> _INSTRUCTIONS FOR THE TASK_
Copy out the stretch of the Spark dataframe thread from "I have a Spark" up to and including "be much appreciated.", word for word.

> _DOCUMENT EXTRACT_
┌──

Bharath
Bharath

Reputation: 13

How to get the column name which is not null

I have a Spark Dataframe as below

ID Col A Col B
1 null Some Value
2 Some Value null

I need to add a new column which contains the column name (among Col A and Col B) which is not null. So the expected dataframe should look like,

ID Col A Col B result
1 null Some Value Col B
2 Some Value null Col A

Any help would be much appreciated.

Thank you!

Upvotes: 0

Views: 899

Answers (1)

ggordon
ggordon

Reputation: 10035

after creating temp views from your dataframe eg

df.createOrReplaceTempView("my_data")

you may run the following on your spark session using newdf = sparkSession.sql("query here")

└──

> _RAW DATA_
┌──

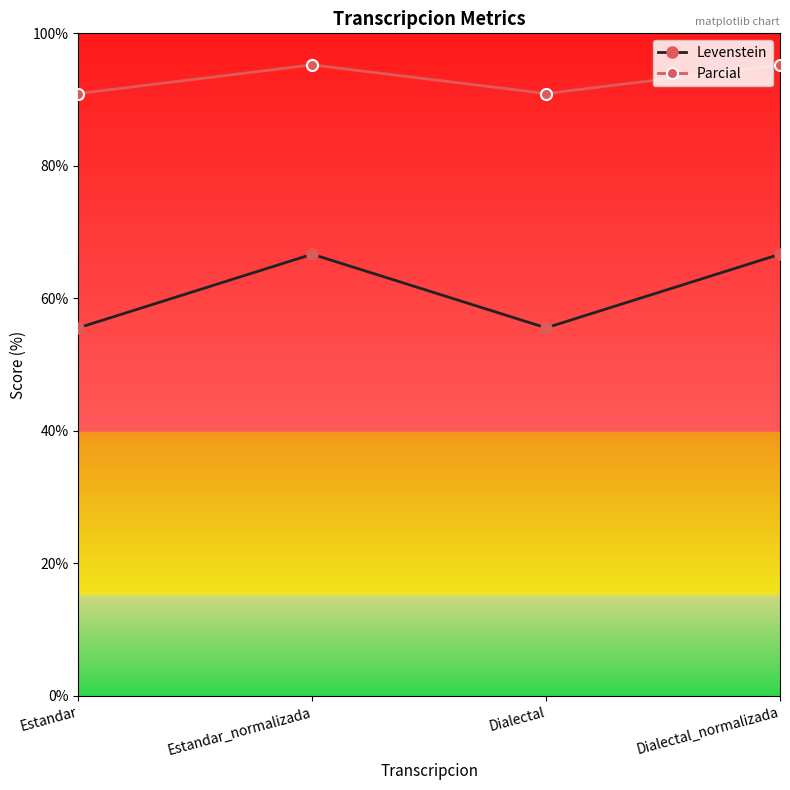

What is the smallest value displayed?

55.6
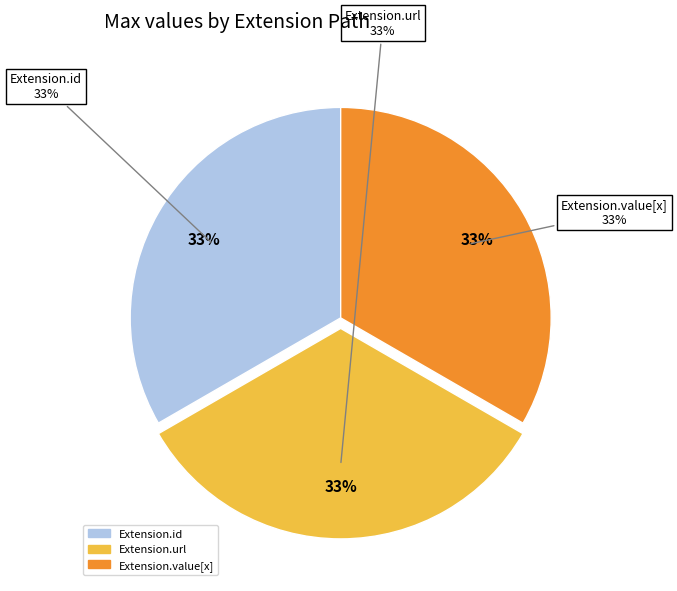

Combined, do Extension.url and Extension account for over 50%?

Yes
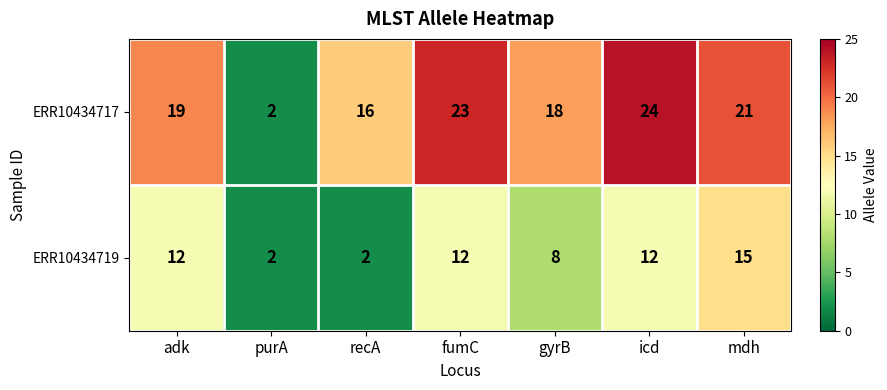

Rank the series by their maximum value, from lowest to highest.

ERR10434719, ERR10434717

└──

> _SOLVED EXERCISE_
I have a Spark Dataframe as below

ID Col A Col B
1 null Some Value
2 Some Value null

I need to add a new column which contains the column name (among Col A and Col B) which is not null. So the expected dataframe should look like,

ID Col A Col B result
1 null Some Value Col B
2 Some Value null Col A

Any help would be much appreciated.